I’m building a parametric Bayesian model where I require a design matrix with lots of columns (1 observation per row). The columns represent original measured variables (continuous and categorical) as well as spline basis functions of the original variables and interaction terms between variables.
I’ve been trying to leverage StatsModels
to do this by expressing my model as a sum of Terms objects, and then using that model with schema and data to create the design matrix.
I have a function to do this that, once compiled, does this process very quickly. The problem is that compilation time is 99.9% of the total run time for the first time running this program, and I find myself often needing to do compilation if the model changes at all.
Here is an example:
using BenchmarkTools, StatsModels
# example
function buildmat(NPREDICTORS=10)
# create some test data with a set of continuous predictors and one multi-category predictor
# this will be a short data set (few observations) but potentially very wide (many predictors)
X = rand(6, NPREDICTORS) #test exposure data
# named tuple with data
nt = (y = [0,1,0,1,0,1], z = [0,1,2,3,4,5])
dd = Dict()
for i in 1:size(X,2)
dd[Symbol("x$i")] = X[:,i]
end
dat = merge(nt, (; dd...))
# create model formula programmatically from StatsModels tools
#f(y) = 1 + z + X + z*X
mf = Term(:y) ~ ConstantTerm(1) +
Term(:z) +
sum(term.((Symbol("x$i")) for i in 1:NPREDICTORS)) +
sum(InteractionTerm(term.((:z, Symbol("x$i")))) for i in 1:NPREDICTORS)
# create schema hints (categorical variable coding or continuous term notes)

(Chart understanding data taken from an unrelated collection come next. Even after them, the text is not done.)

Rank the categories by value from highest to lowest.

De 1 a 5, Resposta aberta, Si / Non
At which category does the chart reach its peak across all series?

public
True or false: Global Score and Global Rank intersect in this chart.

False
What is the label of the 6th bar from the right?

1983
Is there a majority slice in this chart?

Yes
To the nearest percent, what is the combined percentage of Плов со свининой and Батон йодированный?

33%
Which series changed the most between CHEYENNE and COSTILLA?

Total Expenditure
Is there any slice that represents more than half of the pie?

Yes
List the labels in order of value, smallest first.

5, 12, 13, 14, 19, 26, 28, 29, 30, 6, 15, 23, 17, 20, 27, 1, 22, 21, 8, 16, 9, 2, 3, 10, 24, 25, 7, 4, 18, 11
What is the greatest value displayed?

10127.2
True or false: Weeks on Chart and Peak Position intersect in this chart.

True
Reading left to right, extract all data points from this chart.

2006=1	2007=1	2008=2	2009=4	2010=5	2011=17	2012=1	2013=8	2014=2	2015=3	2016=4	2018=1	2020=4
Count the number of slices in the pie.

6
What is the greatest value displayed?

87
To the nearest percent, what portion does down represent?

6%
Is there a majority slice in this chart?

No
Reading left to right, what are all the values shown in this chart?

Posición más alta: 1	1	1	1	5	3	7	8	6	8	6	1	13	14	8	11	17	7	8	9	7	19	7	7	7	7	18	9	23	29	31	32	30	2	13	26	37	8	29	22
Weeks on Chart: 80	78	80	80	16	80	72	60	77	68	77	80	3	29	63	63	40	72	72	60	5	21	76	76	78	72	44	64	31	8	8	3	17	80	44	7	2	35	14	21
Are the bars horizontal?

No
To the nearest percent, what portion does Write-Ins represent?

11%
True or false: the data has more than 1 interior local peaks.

myhints = Dict{Symbol, Any}(
:z => DummyCoding(base=0, levels=[0,1,2,3,4,5]),
:y => DummyCoding(base=0, levels=[0,1])
)
for trm in [Symbol("x$i") for i in 1:size(X,2)]
if !haskey(myhints, trm )
myhints[trm] = ContinuousTerm
end
end
# create design matrix testX
myschema = schema(dat, myhints)
f = apply_schema(mf, myschema)
testX = hcat(modelcols(f, dat)...)
end
The problem is that the compiler is triggered every time I change anything about the model. Here I’m changing the underlying data, which makes the function call trigger the compiler each time. As you can see, this leads to a painful workflow where I have to wait 3-5 minutes just for a fairly small matrix to be made (a 6x606 matrix takes 170 seconds!), while a bespoke solution could rip through this. I like using the StatsModels interface because it simplifies the coding here, but it has a lot of unexpected overhead.
# first time run (compilation time is important to my work flow)
@time buildmat(10)
# 2.024731 seconds (7.50 M allocations: 413.870 MiB, 2.38% gc time, 99.71% compilation time)
@time buildmat(50)
# 19.502389 seconds (6.72 M allocations: 386.869 MiB, 0.21% gc time, 99.95% compilation time)
@time buildmat(100)
# 167.304433 seconds (9.58 M allocations: 650.644 MiB, 0.04% gc time, 99.98% compilation time)
This is quick once the function is compiled, but that really doesn’t help me much here.
@btime buildmat(10); # n = (6*11) : 6x66 Matrix
# 68.000 μs (1901 allocations: 315.00 KiB)
@btime buildmat(50); # n = (6*51) : 6x306 Matrix
# 1.841 ms (25455 allocations: 17.95 MiB)
@btime buildmat(100); # n = (6*101) : 6x606 Matrix
# 18.540 ms (130093 allocations: 129.93 MiB)
Is there something I can do differently that will cut the compilation time or allow me to compile on a small problem and then apply the fast, compiled function to a larger problem?
I should also mention that in my actual workflow, I separate out the data creation from the model formula/design matrix creation, and the compilation problems remain.